We should consider how to transport some of our skills and strategic understanding of how to develop business and build technical skills. We have to harness those things and consider also how we can harness the energies of people who have perhaps not thought of being involved in development work before. I cite my personal experience of doing business training in Rwanda; I hope to do the same this summer in Burundi.
I do not have a medical or teaching background, but I have a business background, so I went to do some business training. That showed me that every individual who is interested in supporting the developing world has something to offer—people might be interested in going out there to help to support countries that are, as our Chairman said, far less well off than ours. In further education and business development, we need to consider how people who might have taken early retirement but want to give something back can have the opportunity to do so.
I digress slightly, but may I mention the global poverty action fund? We need to re-examine whether it is focused correctly. A minimum of £250,000 is a huge amount of
money—for example, an aspiring group of people in this country seeking to help to build a medical or teaching centre may not need to raise such a sum—so will the Minister look at that again? Furthermore, the fund is open for applications for an extremely limited time, often only several weeks—I believe that the current window closes on 9 July, after only a few weeks—but we want to encourage people who might have run businesses in this country to consider applying to the fund to see how they can share skills.

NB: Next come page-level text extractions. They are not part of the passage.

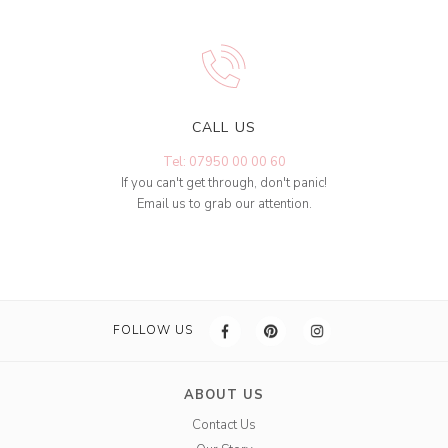
CALL US
Tel: 07950 00 00 60
If you can't get through, don't panic!
Email us to grab our attention.
FOLLOW US
ABOUT US
Contact Us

Returning to jobs as a means to end aid dependency, one thing that we need to do is ensure that local authorities in developing countries can maximise any opportunities for inward investment from countries throughout the world. The BRIC countries—Brazil, Russia, India, China—are looking to invest in Africa, and we must ensure that, when new factories and developments are built, the indigenous population and their local authorities have an opportunity to benefit. Local councils should be able to negotiate with contractors, developers and industrialists to ensure that the local community benefits properly. Those are sophisticated skills, but the UK can support them and we need to ensure that the new MDGs are focused on them.
We also need to consider a more holistic approach to job creation, ensuring that there is a suitable environment for business development in those countries. Thus, water is necessary not only for the development of individual, family and village life, but for businesses. Water and sanitation are critical, and unless people have access to sanitation they cannot run a decent business. Land title is essential, as is access to finance and the ability to run a business strategically. There is a huge opportunity for us to examine how local authorities in those countries can work with local business people, so that we in turn can support them and maximise the opportunities for local job creation.
We must look at the issue holistically. We start young people here considering jobs and job opportunities between the ages of 12 and 14, before they start to study for their GCSEs, and we need to do the same for children in Africa and other countries, and consider secondary and early-years education to see what education, skills and training can be invested in those young people to link directly into job opportunities in their countries and local communities. We need an holistic approach to job creation and the reduction of aid dependency through new jobs in the developing world.